Ruy le interrumpió, cansado por el esfuerzo que le estaba suponiendo mantener sus sentimientos a raya durante la conversación que estaban manteniendo. "Dicho sea con todo el respeto, señor. Lo que a sus majestades les parezca mejor para ella no tiene que ser necesariamente lo que ella quiera, o necesite…"

"¿Has hablado con ella de esto?" preguntó, sorprendido, Sancho.

Su fiel caballero negó con la cabeza para dar más énfasis a sus palabras. "Nunca, mi señor," le aseguro. "Pero creo que la conozco lo suficiente para confiar en su buen criterio, y más aún para algo tan sumamente importante como elegir esposo…" añadió, intentando mantener ese tono neutral que, según estaba descubriendo, le constaba tanto mantener cuando se trataba de Elvira. Además, cada vez percibía con mayor claridad una voz dentro de él que le instaba a confiar a su rey las vivencias que había compartido con la infanta durante las últimas semanas, a pesar de las consecuencias que ello le pudiera acarrear.

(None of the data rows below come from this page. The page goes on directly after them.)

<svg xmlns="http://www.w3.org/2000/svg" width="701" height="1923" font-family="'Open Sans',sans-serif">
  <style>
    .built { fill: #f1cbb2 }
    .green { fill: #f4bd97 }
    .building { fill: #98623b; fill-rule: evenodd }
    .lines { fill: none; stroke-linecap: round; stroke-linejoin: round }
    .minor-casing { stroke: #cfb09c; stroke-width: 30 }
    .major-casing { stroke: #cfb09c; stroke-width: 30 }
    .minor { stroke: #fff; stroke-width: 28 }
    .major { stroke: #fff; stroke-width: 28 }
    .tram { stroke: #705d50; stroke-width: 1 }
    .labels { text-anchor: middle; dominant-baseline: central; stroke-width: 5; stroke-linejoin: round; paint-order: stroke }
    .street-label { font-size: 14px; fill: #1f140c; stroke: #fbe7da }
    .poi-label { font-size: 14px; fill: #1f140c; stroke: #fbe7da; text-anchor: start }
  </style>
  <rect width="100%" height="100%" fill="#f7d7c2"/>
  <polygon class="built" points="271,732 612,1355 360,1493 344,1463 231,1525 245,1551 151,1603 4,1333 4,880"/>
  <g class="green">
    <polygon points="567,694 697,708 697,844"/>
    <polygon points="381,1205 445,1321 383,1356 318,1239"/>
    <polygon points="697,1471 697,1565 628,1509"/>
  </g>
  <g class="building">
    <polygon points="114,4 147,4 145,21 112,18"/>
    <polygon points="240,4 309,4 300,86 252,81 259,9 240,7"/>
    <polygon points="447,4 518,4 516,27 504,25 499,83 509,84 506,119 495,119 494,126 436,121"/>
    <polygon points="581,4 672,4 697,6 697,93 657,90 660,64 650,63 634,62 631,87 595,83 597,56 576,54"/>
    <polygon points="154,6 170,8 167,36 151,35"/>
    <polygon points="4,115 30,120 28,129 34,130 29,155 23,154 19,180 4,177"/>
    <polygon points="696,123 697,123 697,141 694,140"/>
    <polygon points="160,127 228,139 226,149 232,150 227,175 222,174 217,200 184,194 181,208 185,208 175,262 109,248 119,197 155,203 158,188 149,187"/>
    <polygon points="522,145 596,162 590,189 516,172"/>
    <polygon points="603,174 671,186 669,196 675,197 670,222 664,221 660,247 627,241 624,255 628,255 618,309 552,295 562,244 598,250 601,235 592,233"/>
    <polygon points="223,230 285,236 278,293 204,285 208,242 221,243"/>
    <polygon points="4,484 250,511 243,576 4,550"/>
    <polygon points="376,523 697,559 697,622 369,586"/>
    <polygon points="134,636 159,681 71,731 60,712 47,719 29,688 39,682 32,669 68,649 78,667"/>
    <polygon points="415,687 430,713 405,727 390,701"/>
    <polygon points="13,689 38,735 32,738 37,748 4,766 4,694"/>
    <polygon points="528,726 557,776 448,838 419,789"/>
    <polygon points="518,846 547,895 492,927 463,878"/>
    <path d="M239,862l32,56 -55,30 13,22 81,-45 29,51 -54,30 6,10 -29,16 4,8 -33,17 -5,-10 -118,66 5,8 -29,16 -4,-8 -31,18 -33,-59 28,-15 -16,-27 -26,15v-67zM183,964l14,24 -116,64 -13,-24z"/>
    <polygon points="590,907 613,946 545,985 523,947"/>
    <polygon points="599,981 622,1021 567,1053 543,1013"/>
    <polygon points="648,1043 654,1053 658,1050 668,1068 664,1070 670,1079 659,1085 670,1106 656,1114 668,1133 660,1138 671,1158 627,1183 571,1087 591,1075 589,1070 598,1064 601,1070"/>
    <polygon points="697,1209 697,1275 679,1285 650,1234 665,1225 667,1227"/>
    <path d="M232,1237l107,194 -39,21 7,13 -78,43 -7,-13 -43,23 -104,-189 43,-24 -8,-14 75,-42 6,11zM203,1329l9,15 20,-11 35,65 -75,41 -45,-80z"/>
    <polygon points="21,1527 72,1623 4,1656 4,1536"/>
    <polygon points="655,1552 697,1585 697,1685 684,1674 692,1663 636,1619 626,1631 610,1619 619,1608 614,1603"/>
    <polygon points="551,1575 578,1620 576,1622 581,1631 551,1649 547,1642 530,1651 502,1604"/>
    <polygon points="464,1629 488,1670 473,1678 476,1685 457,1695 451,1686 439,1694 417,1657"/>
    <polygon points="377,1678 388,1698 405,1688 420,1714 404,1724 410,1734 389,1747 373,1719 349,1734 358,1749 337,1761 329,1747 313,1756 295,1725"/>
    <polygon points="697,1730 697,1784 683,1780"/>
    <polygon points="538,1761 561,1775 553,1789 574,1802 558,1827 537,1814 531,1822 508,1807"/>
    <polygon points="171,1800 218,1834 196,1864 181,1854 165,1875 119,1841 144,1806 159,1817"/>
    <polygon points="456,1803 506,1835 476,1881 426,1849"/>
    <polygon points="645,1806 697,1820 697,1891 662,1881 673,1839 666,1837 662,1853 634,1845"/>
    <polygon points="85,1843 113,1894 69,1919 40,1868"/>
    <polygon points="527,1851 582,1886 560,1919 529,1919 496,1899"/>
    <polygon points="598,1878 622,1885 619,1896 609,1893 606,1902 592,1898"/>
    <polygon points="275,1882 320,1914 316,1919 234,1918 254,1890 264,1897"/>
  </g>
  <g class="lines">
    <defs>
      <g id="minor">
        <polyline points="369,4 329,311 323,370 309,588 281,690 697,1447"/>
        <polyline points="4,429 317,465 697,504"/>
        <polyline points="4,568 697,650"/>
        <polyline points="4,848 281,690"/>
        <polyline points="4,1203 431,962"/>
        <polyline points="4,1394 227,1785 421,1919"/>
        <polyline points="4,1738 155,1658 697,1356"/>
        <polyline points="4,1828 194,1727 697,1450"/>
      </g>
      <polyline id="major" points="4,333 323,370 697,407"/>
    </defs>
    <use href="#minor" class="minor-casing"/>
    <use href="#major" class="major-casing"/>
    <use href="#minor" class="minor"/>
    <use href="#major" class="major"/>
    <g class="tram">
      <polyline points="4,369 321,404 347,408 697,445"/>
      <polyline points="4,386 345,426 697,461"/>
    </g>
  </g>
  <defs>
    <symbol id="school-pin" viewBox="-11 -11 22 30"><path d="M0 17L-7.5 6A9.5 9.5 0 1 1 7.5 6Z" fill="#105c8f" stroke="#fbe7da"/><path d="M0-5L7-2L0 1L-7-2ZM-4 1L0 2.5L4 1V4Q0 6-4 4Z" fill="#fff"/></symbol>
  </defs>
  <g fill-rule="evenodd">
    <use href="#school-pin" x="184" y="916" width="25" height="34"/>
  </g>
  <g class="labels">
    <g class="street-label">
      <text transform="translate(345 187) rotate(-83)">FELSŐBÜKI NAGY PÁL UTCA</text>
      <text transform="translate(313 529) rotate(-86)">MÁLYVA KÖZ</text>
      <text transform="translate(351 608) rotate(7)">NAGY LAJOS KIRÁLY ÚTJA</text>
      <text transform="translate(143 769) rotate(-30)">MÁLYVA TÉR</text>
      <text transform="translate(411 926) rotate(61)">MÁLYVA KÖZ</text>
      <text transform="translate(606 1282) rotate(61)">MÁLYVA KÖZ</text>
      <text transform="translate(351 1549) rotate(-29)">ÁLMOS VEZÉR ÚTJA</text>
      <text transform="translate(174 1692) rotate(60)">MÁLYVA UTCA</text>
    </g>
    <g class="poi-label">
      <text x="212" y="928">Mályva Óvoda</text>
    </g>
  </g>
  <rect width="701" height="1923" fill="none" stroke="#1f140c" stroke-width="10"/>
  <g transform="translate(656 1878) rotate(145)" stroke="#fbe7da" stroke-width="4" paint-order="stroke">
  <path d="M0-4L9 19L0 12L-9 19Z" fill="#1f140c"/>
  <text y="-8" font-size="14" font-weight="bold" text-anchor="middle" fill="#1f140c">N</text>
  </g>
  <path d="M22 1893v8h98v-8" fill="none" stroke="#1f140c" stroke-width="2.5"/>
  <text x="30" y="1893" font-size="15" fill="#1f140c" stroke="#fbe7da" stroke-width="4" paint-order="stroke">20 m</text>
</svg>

Ajeno a las cavilaciones de Ruy, Sancho se mesó la barba, pensativo. Sin duda, su mano derecha conocía bien a su hermana; al fin y al cabo, había pasado mucho tiempo con él y con ella desde que eran niños y el de Vivar había pasado al servicio del joven príncipe como paje. Pero no estaba preparado, ni de lejos, para las palabras que iba a oír a continuación.